**Work instructions**
Without including pictures, set down every record exactly as it stands.
Segment Open
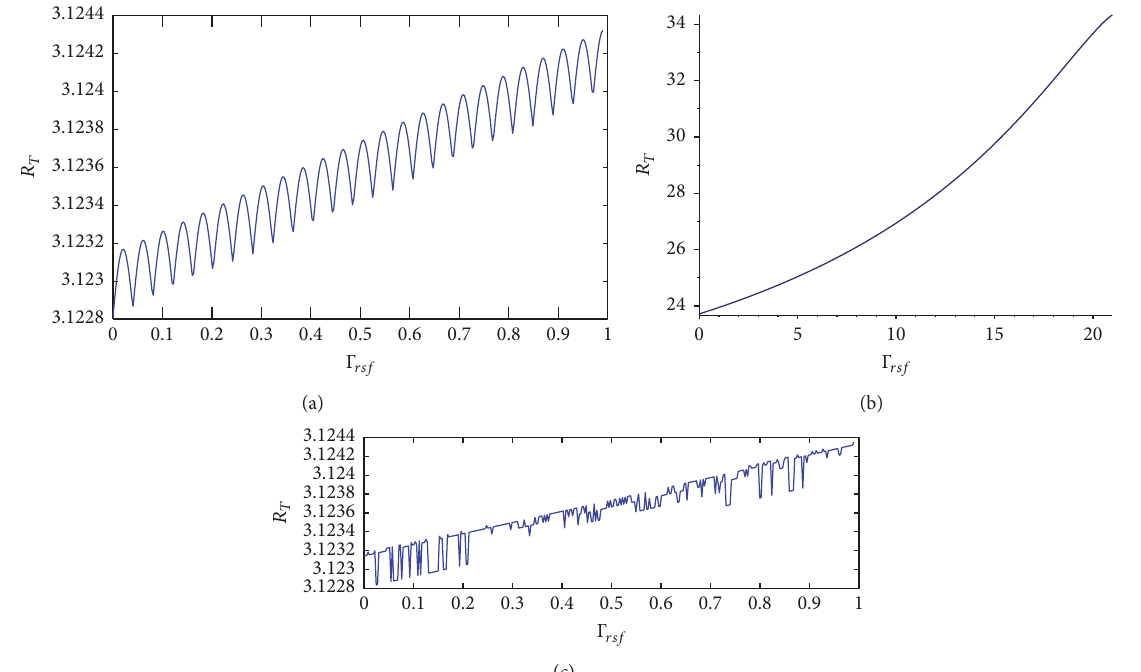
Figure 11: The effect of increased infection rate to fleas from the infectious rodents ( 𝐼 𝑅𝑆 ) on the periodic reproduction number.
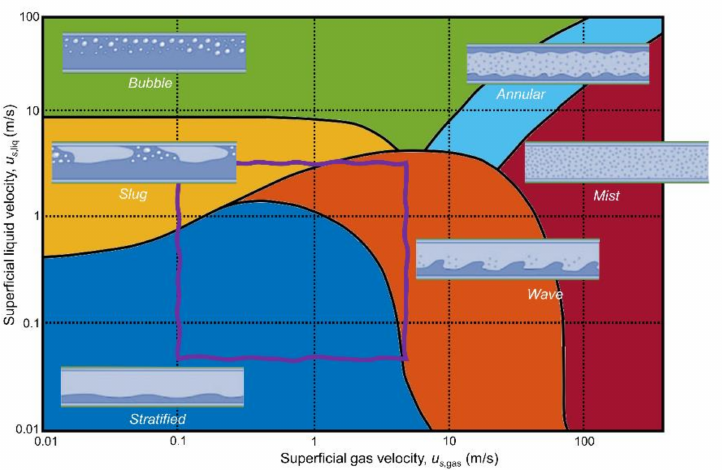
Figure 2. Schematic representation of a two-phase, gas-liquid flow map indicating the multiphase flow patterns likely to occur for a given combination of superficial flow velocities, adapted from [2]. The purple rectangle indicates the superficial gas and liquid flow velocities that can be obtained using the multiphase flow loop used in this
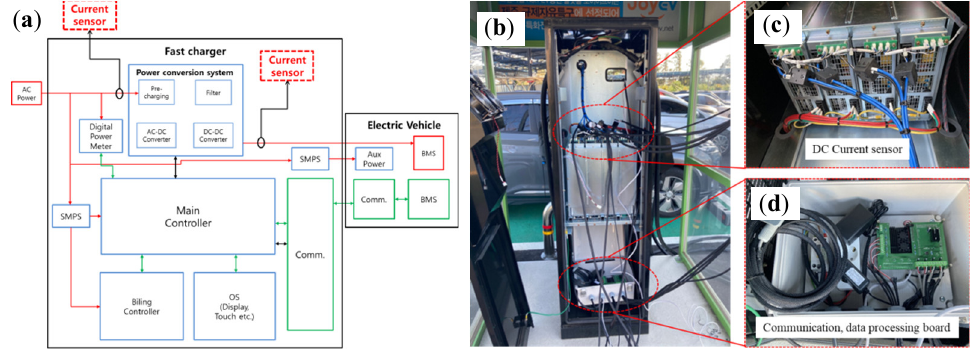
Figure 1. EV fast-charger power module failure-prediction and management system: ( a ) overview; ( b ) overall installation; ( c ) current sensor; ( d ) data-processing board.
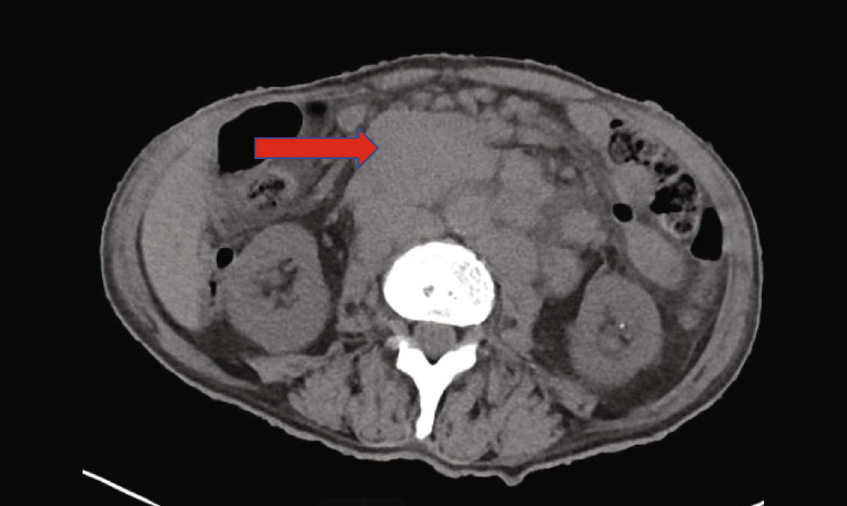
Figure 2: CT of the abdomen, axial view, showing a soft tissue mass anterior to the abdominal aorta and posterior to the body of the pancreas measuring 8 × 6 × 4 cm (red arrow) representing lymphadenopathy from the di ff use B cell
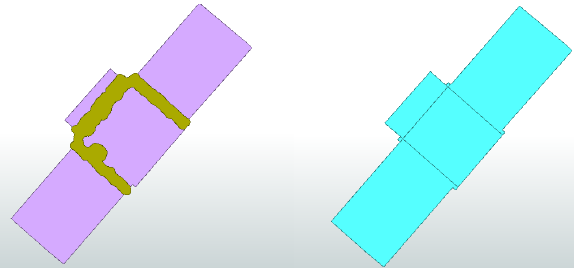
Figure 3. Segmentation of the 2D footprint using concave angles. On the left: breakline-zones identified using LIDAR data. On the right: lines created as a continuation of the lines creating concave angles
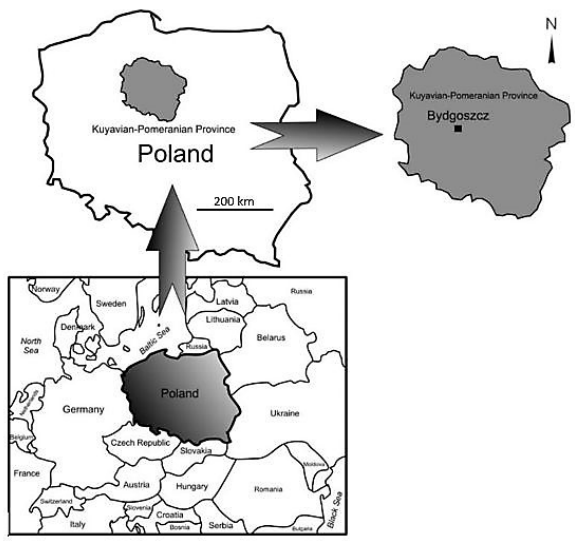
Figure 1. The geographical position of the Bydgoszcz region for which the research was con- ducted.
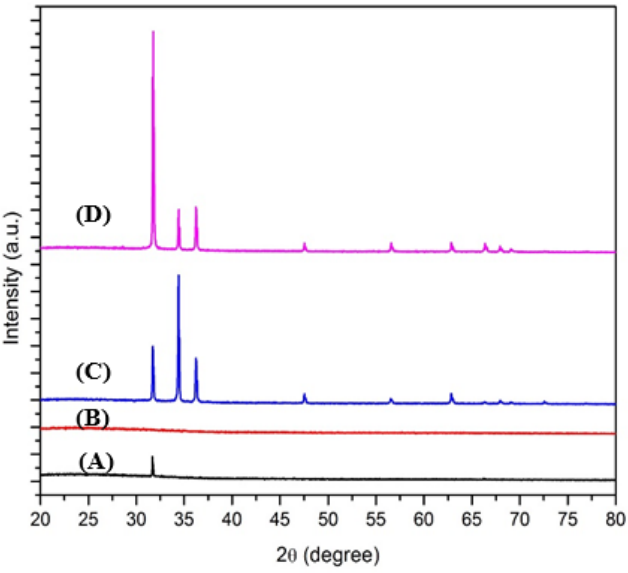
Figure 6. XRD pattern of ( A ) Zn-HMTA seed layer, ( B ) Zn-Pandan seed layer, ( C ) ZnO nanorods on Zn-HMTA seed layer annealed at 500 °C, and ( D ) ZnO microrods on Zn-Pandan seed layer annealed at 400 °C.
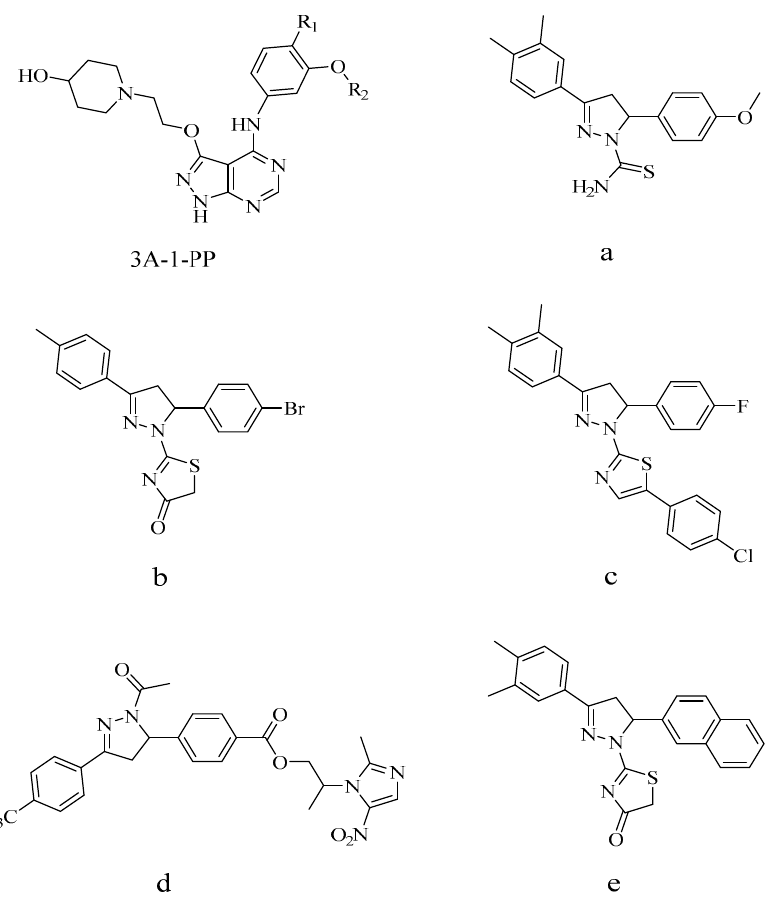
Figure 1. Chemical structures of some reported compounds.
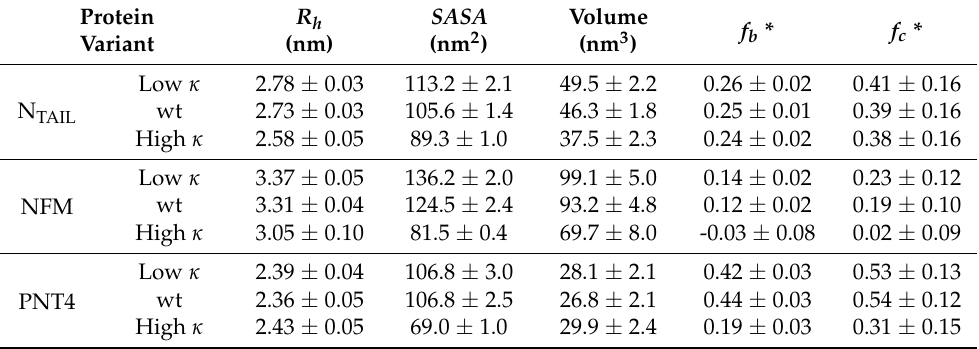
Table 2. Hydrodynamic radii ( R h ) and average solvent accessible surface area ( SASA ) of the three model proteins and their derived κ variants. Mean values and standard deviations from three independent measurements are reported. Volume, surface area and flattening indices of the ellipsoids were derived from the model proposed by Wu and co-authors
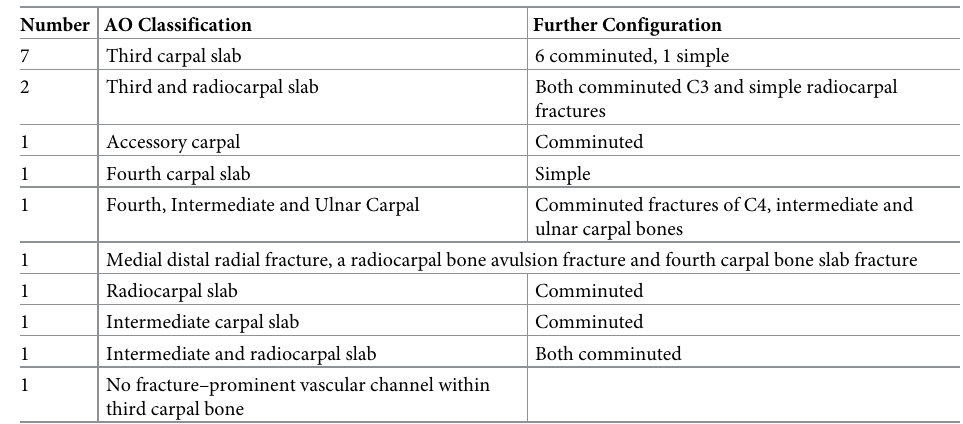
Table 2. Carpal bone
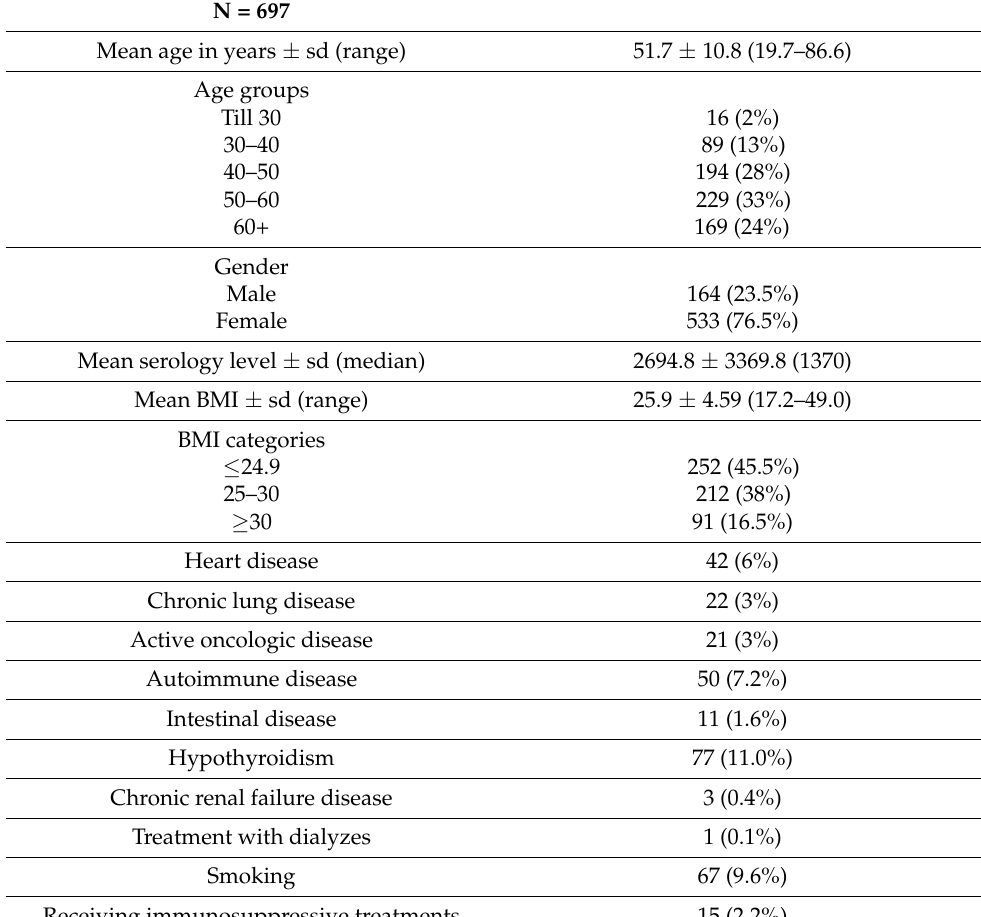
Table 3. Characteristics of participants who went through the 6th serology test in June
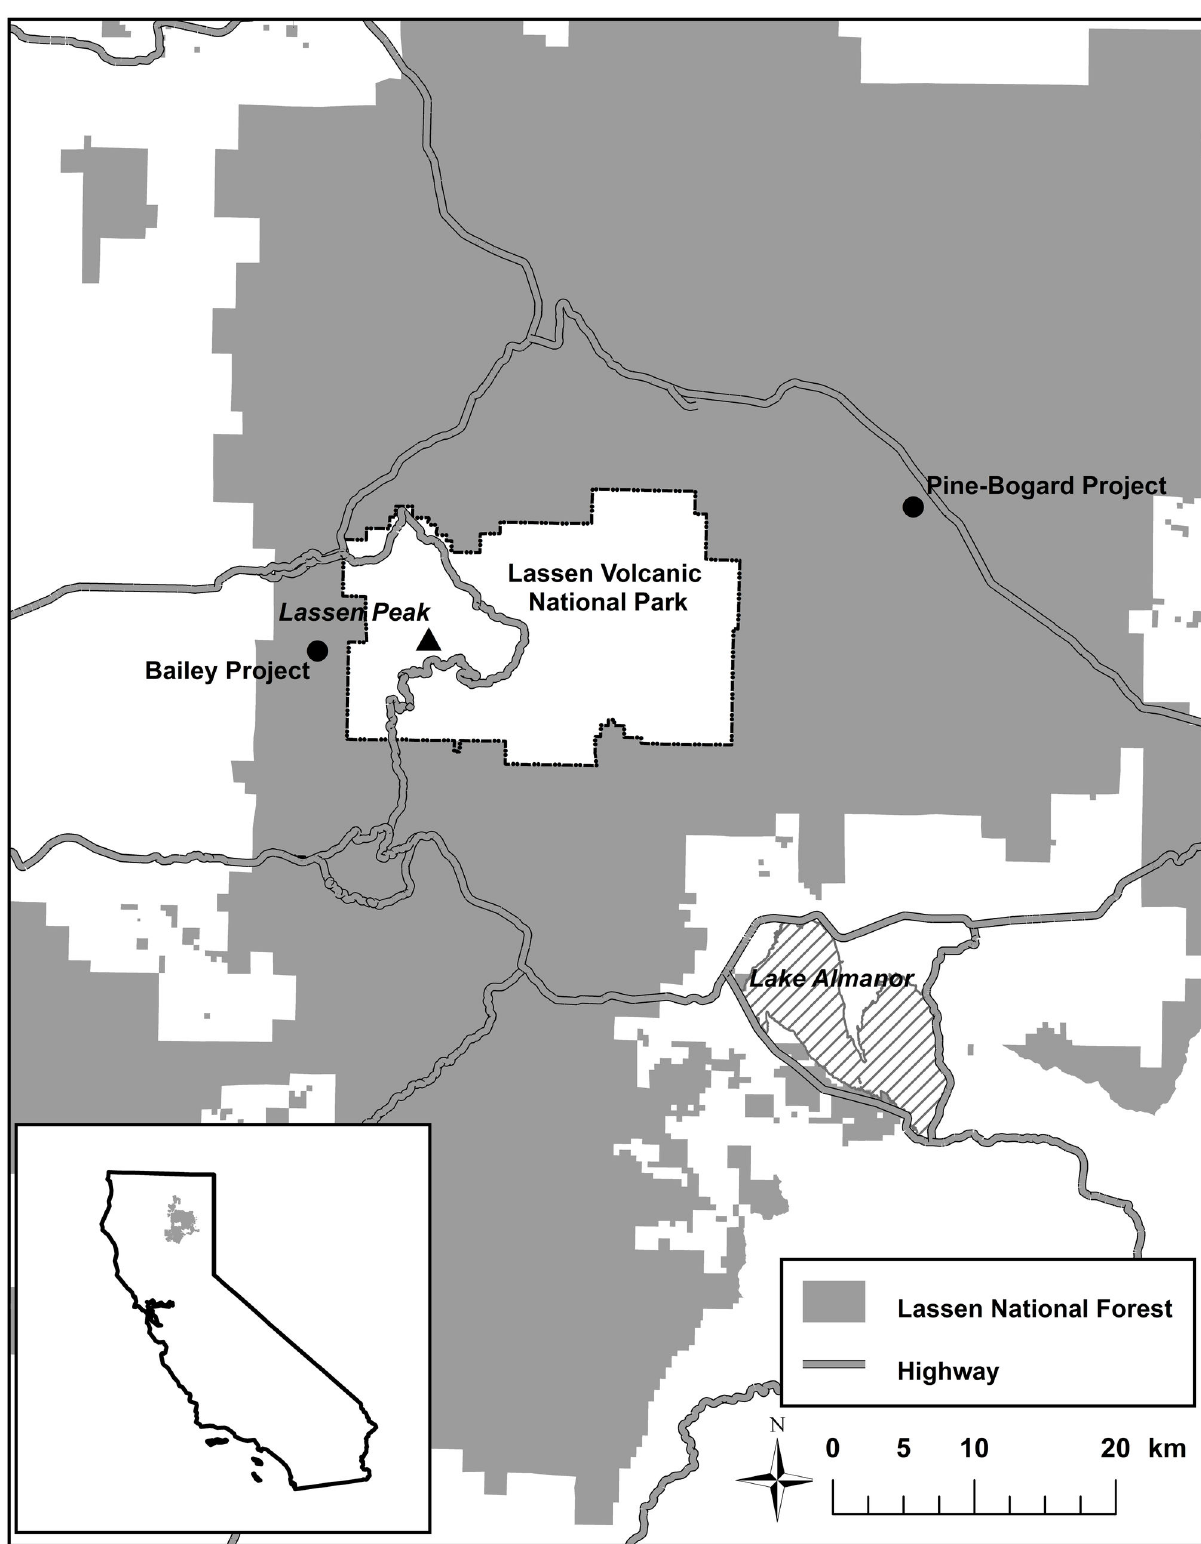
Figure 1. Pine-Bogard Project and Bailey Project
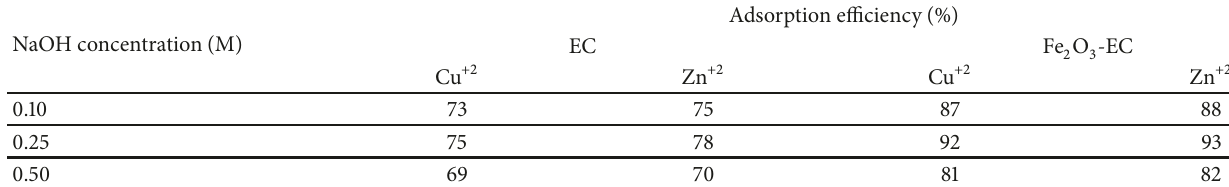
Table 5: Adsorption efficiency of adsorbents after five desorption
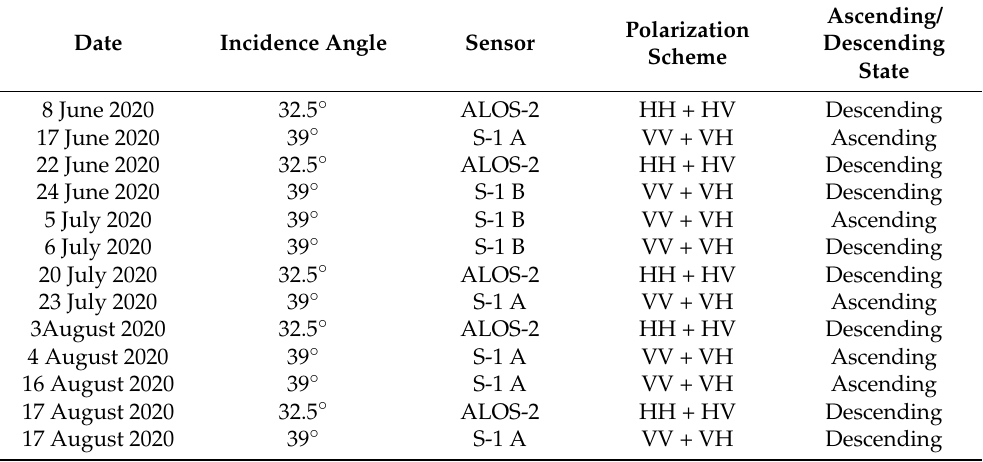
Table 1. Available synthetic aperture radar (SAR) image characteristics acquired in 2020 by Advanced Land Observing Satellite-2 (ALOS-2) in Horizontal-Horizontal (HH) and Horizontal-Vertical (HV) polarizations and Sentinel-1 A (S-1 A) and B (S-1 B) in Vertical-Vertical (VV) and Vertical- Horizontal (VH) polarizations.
Segment Closed
**Expected answer**
Figure 11: The effect of increased infection rate to fleas from the infectious rodents ( 𝐼 𝑅𝑆 ) on the periodic reproduction number.
Figure 2. Schematic representation of a two-phase, gas-liquid flow map indicating the multiphase flow patterns likely to occur for a given combination of superficial flow velocities, adapted from [2]. The purple rectangle indicates the superficial gas and liquid flow velocities that can be obtained using the multiphase flow loop used in this
Figure 1. EV fast-charger power module failure-prediction and management system: ( a ) overview; ( b ) overall installation; ( c ) current sensor; ( d ) data-processing board.
Figure 2: CT of the abdomen, axial view, showing a soft tissue mass anterior to the abdominal aorta and posterior to the body of the pancreas measuring 8 × 6 × 4 cm (red arrow) representing lymphadenopathy from the di ff use B cell
Figure 3. Segmentation of the 2D footprint using concave angles. On the left: breakline-zones identified using LIDAR data. On the right: lines created as a continuation of the lines creating concave angles
Figure 1. The geographical position of the Bydgoszcz region for which the research was con- ducted.
Figure 6. XRD pattern of ( A ) Zn-HMTA seed layer, ( B ) Zn-Pandan seed layer, ( C ) ZnO nanorods on Zn-HMTA seed layer annealed at 500 °C, and ( D ) ZnO microrods on Zn-Pandan seed layer annealed at 400 °C.
Figure 1. Chemical structures of some reported compounds.
Table 2. Hydrodynamic radii ( R h ) and average solvent accessible surface area ( SASA ) of the three model proteins and their derived κ variants. Mean values and standard deviations from three independent measurements are reported. Volume, surface area and flattening indices of the ellipsoids were derived from the model proposed by Wu and co-authors
Table 2. Carpal bone
Table 3. Characteristics of participants who went through the 6th serology test in June
Figure 1. Pine-Bogard Project and Bailey Project
Table 5: Adsorption efficiency of adsorbents after five desorption
Table 1. Available synthetic aperture radar (SAR) image characteristics acquired in 2020 by Advanced Land Observing Satellite-2 (ALOS-2) in Horizontal-Horizontal (HH) and Horizontal-Vertical (HV) polarizations and Sentinel-1 A (S-1 A) and B (S-1 B) in Vertical-Vertical (VV) and Vertical- Horizontal (VH) polarizations.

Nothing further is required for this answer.